As expected the market was 20 to 30 dearer last week as weakening demand was offset by the reducing supply.
With the trade in Fremantle having the week off, the East coast selling centres managed to sell a combined total of 31,000 bales with generally favourable results.
By the close of auctions on Wednesday the overall Eastern Market indicator had risen by 24, 26 and 23 cents in AUD/USD and Euro terms respectively, highlighting the relatively calm currency markets for a change.
Having said that, volatility resumed not long after the auctions closed and the Australian Dollar dipped by more than a full cent against the US Dollar on Friday morning.
The Euro also experienced plenty of volatility later in the week following the various Central Bank meetings and monetary policy changes.
The European Central Bank announced it would end the stimulus bond buying program on July 1, and would also look to raise interest rates by 25 points at that time as well.
Inflation in the Euro Zone had been predicted to be 5.1 per cent, but the economic boffins now think it will be more like 6.8pc this year, which will put a strain on household expenditure, and the amount left over for discretionary purchases.
The common currency dropped sharply following this policy announcement, making it more difficult to sell wooltop and yarn to those spinners and knitters working in that part of the world.
However, given the 'normal' volatility of currency markets, deals can perhaps still be concluded in coming days when the wheel turns again.
The American economy is leading the charge when it comes to inflation, and also forcing their Federal Reserve to adjust policy settings quickly and aggressively, but it is also still leading the charge in consuming of product, perhaps pointing to successful economic management despite the nay-sayers who are predicting an imminent recession for the world's largest economy.
Sales of finished garments and fabric for high quality suiting are increasing nicely, and providing positive signs for the upcoming selling season for woollen products.
Although the office attire has changed in the western world, and not many people don a suit in the home office, it seems that more and more people are rewarding themselves with new flash outfits for when they do venture out.
Wool's move into more casual, but still stylish apparel, rather than the traditional suit and uniform, has certainly allowed it to capture a slice of this market.
The ever-increasing sustainability and natural fibre appetite is helping to drive the cotton price to extremes, and making wool seem less expensive by comparison.
From a peak of nearly seven-to-one, the comparison of Merino carding prices only five years ago, the relative price ratio is now back closer to two-to-one.
This is in part being driven by the dry conditions in the cotton growing areas of the USA, but also by China's aggressive purchasing of remaining stocks in America.
This has been surprising the market, given that China normally holds large stocks of cotton, mainly to allow it to manage price spikes which can be damaging to growers and processors there, as we saw in 2011 when the cotton price went on a huge run up, followed by a subsequent crash.

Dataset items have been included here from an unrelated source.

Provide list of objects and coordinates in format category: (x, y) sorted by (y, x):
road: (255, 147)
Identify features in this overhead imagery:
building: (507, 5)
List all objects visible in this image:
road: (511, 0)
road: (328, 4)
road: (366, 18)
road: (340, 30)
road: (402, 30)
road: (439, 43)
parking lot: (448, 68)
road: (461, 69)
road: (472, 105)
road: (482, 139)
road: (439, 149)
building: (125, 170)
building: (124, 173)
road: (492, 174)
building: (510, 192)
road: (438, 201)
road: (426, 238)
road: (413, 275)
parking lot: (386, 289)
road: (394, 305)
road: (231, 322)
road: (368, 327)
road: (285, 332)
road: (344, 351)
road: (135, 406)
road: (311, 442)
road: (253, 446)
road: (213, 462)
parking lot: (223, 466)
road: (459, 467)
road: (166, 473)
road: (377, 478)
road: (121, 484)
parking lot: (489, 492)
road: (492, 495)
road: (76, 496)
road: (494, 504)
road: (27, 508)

The actual level of the cotton reserve is not publicly available, however the buying activity by Chinese concerns would suggest that either the stocks are much lower than anticipated, or that much of China's cotton is persona non-grata with the world's consumers because of where it has been grown.
Either way, the high, and increasing price of cotton is a positive for wool, and who knows, a 28-micron woollen sweater, with plenty of Basolan treatment for softness, may actually feel the same as cotton, and may soon be a cheaper, more viable product.
Other markets for wool vary greatly in their degree of activity at present, as the calendar ticks along, and the inflation bogie causes unrest.
The Japanese market had been very active but is now struggling given their recent economic challenges.
This is having a ripple effect across China and South East Asia with the early and middle stage processors there being forced to turn to other markets in the short term.
The Chinese domestic market remains very stagnant, and although Shanghai residents are now allowed out of their homes, visitations to and from Shanghai or Beijing are still not possible.
So, the fabric producer, or garment maker in another province, is still unable to visit his customer, or have them come to the factory to see and feel the new range of products they would like to sell this season.
The governments strict adherence to the COVID-zero policy is unwavering, but it is also affecting the mindset of the population, with most Chinese citizens now more concerned about potential lockdowns, than actually contracting the disease.
A consumer in this frame of mind is less likely to go forth and spend, than one who sees light at the end of the tunnel.
For the wool industry, the timing is critical, as typically at this time of year, the Chinese processors are winding up to full speed to supply the local market.
At present it is extremely difficult to find a domestic order, let alone get paid for those which have already been produced. Whilst there was good widespread competition at the last Cape sale for the season, with no Chinese orders due to the FMD issue, the absence or reduction of their orders would be a massive challenge for the Australian market either side of the recess.
There will be enough stock building and European or Indian business in the next four weeks to keep things moving, but after the recess we will need to see a China domestic scene in a much healthier state.